I’ll admit it.
This whole blog business still feels a little strange to me, and not simply because it took me three days to select an actual photograph of my head, and then expand my head so that it fits in a slightly more visible space above the shamelessly promotional “ABOUT ME” sidebar. (Don’t laugh – the photograph selection process is harder than it looks. If you choose to go with the default photo size, you will appear roughly the size of a pocket gopher. Fine if you’re not Heidi Klum, right? Problem is, if someone should dare click on gopher you to expand the photo, something out of The Ring happens to your face, and you become blurred, demonically distorted, and new, unfortunate moles appear on your face. To avoid this depressing turn of events, you can post an enlarged photograph of yourself.) Sans a glamour shot by a professional photographer, you’ll have to go it alone and seek out something where you’re centered, all parts are represented – it’s amazing how many Hannibal top-head-sheared-off pictures exist of me – and where you don’t have, at least in my case, an angry smirk. Which is, if you must know, my “resting face.” At present, I exist in a somewhat washed-out looking state, but I figure that’s okay, since I’m currently an Oregonian. It goes along with the nougat and the hemp pants.
Once you deal with your mug, it’s on to the blogging, wherein you do your best to strike the right tone of geniality and humor, intelligence and wit. Or none of the above. In a futile effort to learn exactly how to blog, I consulted the blogs of several writers I admire, only to learn that A) none of them actually had blogs, B) they considered blogging the direct antecedent of the recession and/or subsequent death of professional journalism, and C) the ones who do blog do so with a snarky, venomous vigor that single-handedly defines and deconstructs the zeitgeist, and basically scares the crap out of me.
How did I get here? Why am I doing it? Can I say “crap”? Does anyone, save my friends and family, even read this thing? More importantly, can Oprah sue me for the Favorite Things/sex toy analogy?

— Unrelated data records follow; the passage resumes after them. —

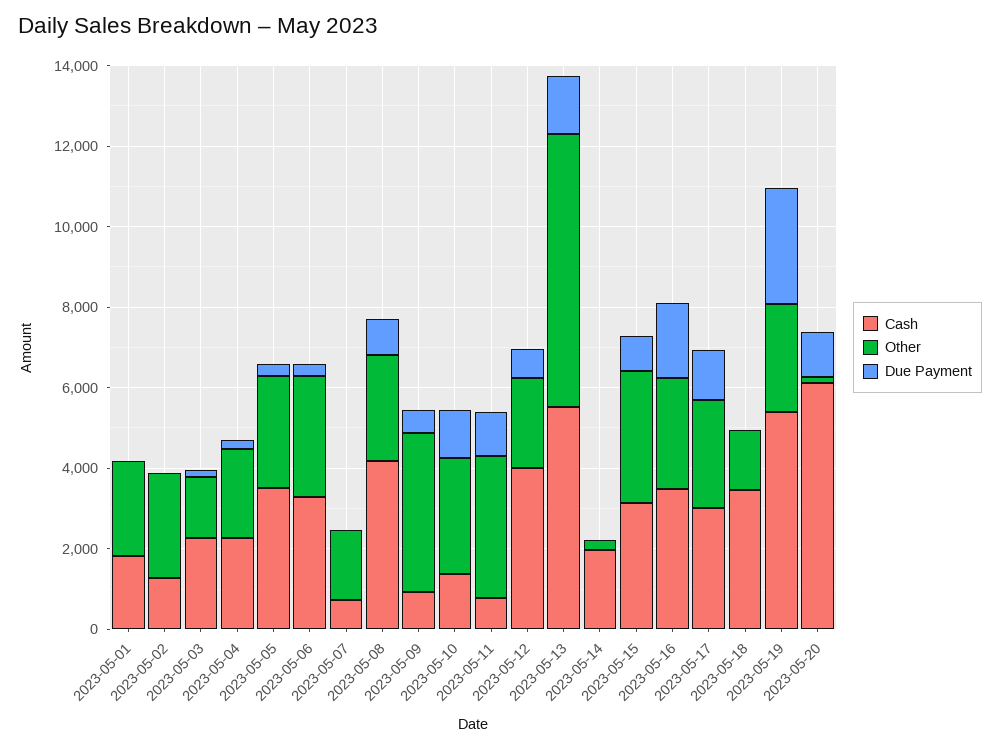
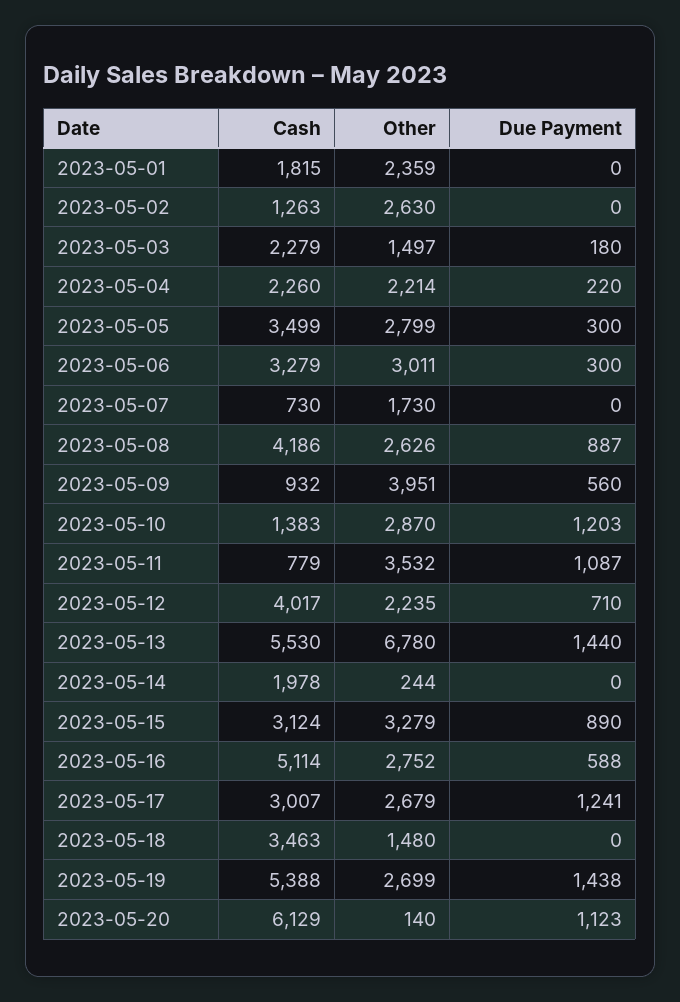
  {
    "Cash": {
      "2023-05-01": 1815,
      "2023-05-02": 1263,
      "2023-05-03": 2279,
      "2023-05-04": 2260,
      "2023-05-05": 3499,
      "2023-05-06": 3279,
      "2023-05-07": 730,
      "2023-05-08": 4186,
      "2023-05-09": 932,
      "2023-05-10": 1383,
      "2023-05-11": 779,
      "2023-05-12": 4017,
      "2023-05-13": 5530,
      "2023-05-14": 1978,
      "2023-05-15": 3124,
-     "2023-05-16": 3500,
+     "2023-05-16": 5114,
      "2023-05-17": 3007,
      "2023-05-18": 3463,
      "2023-05-19": 5388,
      "2023-05-20": 6129
    },
    "Other": {
      "2023-05-01": 2359,
      "2023-05-02": 2630,
      "2023-05-03": 1497,
      "2023-05-04": 2214,
      "2023-05-05": 2799,
      "2023-05-06": 3011,
      "2023-05-07": 1730,
      "2023-05-08": 2626,
      "2023-05-09": 3951,
      "2023-05-10": 2870,
      "2023-05-11": 3532,
      "2023-05-12": 2235,
      "2023-05-13": 6780,
      "2023-05-14": 244,
      "2023-05-15": 3279,
      "2023-05-16": 2752,
      "2023-05-17": 2679,
      "2023-05-18": 1480,
      "2023-05-19": 2699,
      "2023-05-20": 140
    },
    "Due Payment": {
      "2023-05-01": 0,
      "2023-05-02": 0,
      "2023-05-03": 180,
      "2023-05-04": 220,
      "2023-05-05": 300,
      "2023-05-06": 300,
      "2023-05-07": 0,
      "2023-05-08": 887,
      "2023-05-09": 560,
      "2023-05-10": 1203,
      "2023-05-11": 1087,
      "2023-05-12": 710,
      "2023-05-13": 1440,
      "2023-05-14": 0,
      "2023-05-15": 890,
-     "2023-05-16": 2000,
+     "2023-05-16": 588,
      "2023-05-17": 1241,
      "2023-05-18": 0,
-     "2023-05-19": 3000,
+     "2023-05-19": 1438,
      "2023-05-20": 1123
    }
  }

I don’t know the answers to any of these questions, but I do know this: When my editor tells me it’s in my best interest to start blogging, to introduce America to my voice and my wheat-colored head, I say how much, how loud, and yikes, maybe I should get a haircut. When she tells me to build my brand, I pump a fist into the air and shout “Yes!” while wondering how exactly Nike is going to fit my head on the side of a tennis shoe. I’m still struggling to find my voice, to not get sued, and to find a way, in the end, to make people excited to read Bone Worship. I hope I don’t offend sensitive bookstore conglomerates’ collective eyes with my blogbastic ramblings. I hope no one holds this thing against me when it comes time to throw out some names for the Dylan Thomas Prize. Ultimately, to quote Stefan from Top Chef – and probably some well respected, albeit severe German philosopher whom he’s paraphrasing – “It is what it is.” It’ll have to do.